They Can Run, But They Can’t Hide Their Stimulus-Loving Pasts
Just as we were crawling out of bed this morning, former Massachusetts Gov. Mitt Romney’s campaign eagerly blasted out a new video attacking President Obama on the stimulus. Shortly thereafter, however, Romney and Texas Gov. Rick Perry became engaged in a nasty fight over who had flip-flopped harder on their past support for the Obama stimulus plan.
Here’s a rundown of how the action unfolded today and, more importantly, how both Romney and Perry are forever entangled with the Recovery Act, as much as they’d both like to pretend otherwise now.
Round 1: Romney Tries to Edit Away His Pro-Stimulus Comments, Calls Perry A Liar
Though Romney was also critical of the Recovery Act in his book, he at least initially offered an undeniably positive comment:
- Mitt Romney in the 2010 hard cover edition of his book No Apology:
The ‘all-Democrat’ stimulus that passed in early 2009 will accelerate the timing of the start of the recovery.
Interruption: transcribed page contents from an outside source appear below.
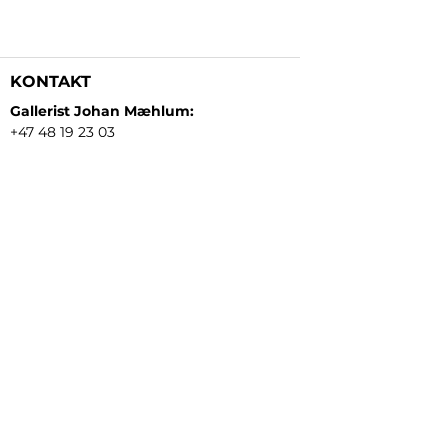
KONTAKT
Gallerist Johan Mæhlum:
+47 48 19 23 03
Gallerist Elisabeth Kongsrud:
+47 99 16 26 24
Rammeverksted:
+47 45 35 10 24
E-post:
post@gallerizink.no
BESØKSADRESSE
Sigrid Undsets plass
Storgt. 49
2609 Lillehammer
Norge
ÅPNINGSTIDER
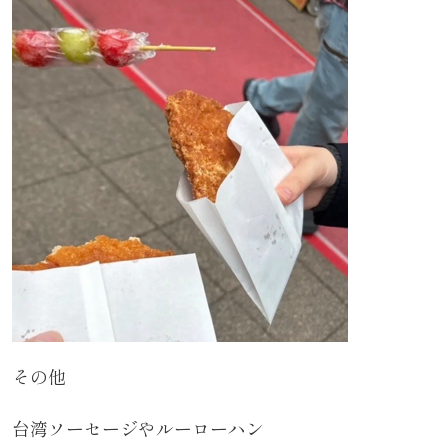
その他
台湾ソーセージやルーローハン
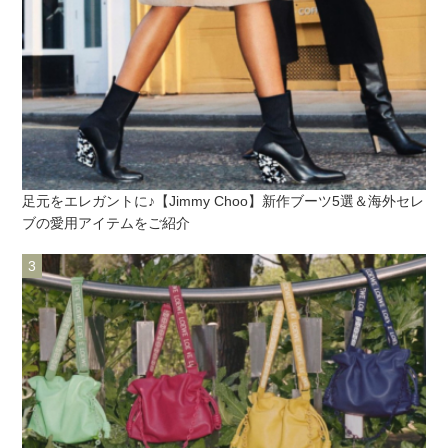
足元をエレガントに♪【Jimmy Choo】新作ブーツ5選＆海外セレ
ブの愛用アイテムをご紹介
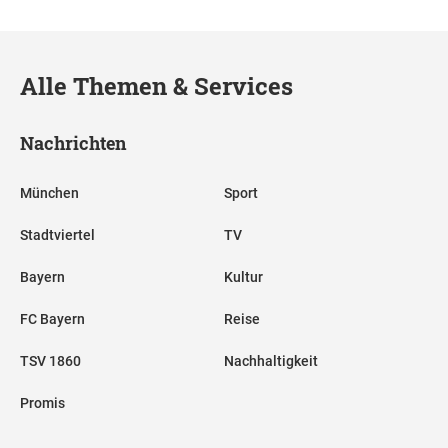
Alle Themen & Services
Nachrichten
München
Sport
Stadtviertel
TV
Bayern
Kultur
FC Bayern
Reise
TSV 1860
Nachhaltigkeit
Promis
- Mitt Romney in the 2011 soft cover edition of his book No Apology:
The ‘all-Democrat’ stimulus passed in early 2009 has been a failure.
Romney, who is apparently unaware of the existence of “the google,” also excised another passage from his book in which he suggested that Romneycare and its individual mandate could serve as a model for the entire nation.
The Romney campaign responded to the attacks by calling Perry a liar, saying he has “a problem with truth.”
Round 2: Romney Reminds Everyone That Perry Extensively Relied on the Stimulus
As ThinkProgress has been reporting since way back in March 2009 and the Romney campaign reminded reporters today, Perry is all hat and no cattle when it comes to his opposition to the Recovery Act:
- Perry relied the most heavily of any state on stimulus funds to balance his budgets.
- Perry said the stimulus didn’t create any jobs at all, when in fact it saved or created as many as 3.6 MILLION jobs — including in Texas.
- After showily rejecting stimulus funds to cover unemployment benefits, Perry later reversed course and requested hundreds of millions of dollars— even more than he initially rejected.
Round 3: Romney’s Pro-Fed and Fiscal Stimulus Past Further Exposed
While these days Republican leaders are practically begging the Fed to keep unemployment high, it wasn’t always so. Back in December 2008, Romney eagerly supported action by the Fed and clearly said a stimulus plan was necessary:
So this is surely the time for economic stimulus. But — and this is the crucial point — the government can’t just make itself bigger and more oppressive in the guise of stimulating the economy. That would make matters worse. Nor should we forget that fiscal stimulus is but one part of the solution. As Christina Romer, Barack Obama’s designee as chairperson of the Council of Economic Advisors concluded from her study of the Great Depression, bad monetary policy was its greatest cause and good monetary policy was its most effective cure. The Fed should continue to expand the money supply. And, it should confirm that it will not tolerate deflation — the pain of inflation pales in comparison.
That being said, a stimulus plan is needed without further delay, and there are some things that Republicans should insist on.
The Romney campaign once again attempted to dispatch this latest round of attacks from Perry by calling him a liar with a “Pinocchio problem.”
IN ONE SENTENCE: Mitt Romney and Rick Perry will do nearly anything to appease the Tea Party extremists in their party, whether it’s running from their pasts or attacking President Obama’s plan to make sure that no millionaires are paying a lower tax rate than working families — a commonsense rule that even two-thirds of Republicans say they support.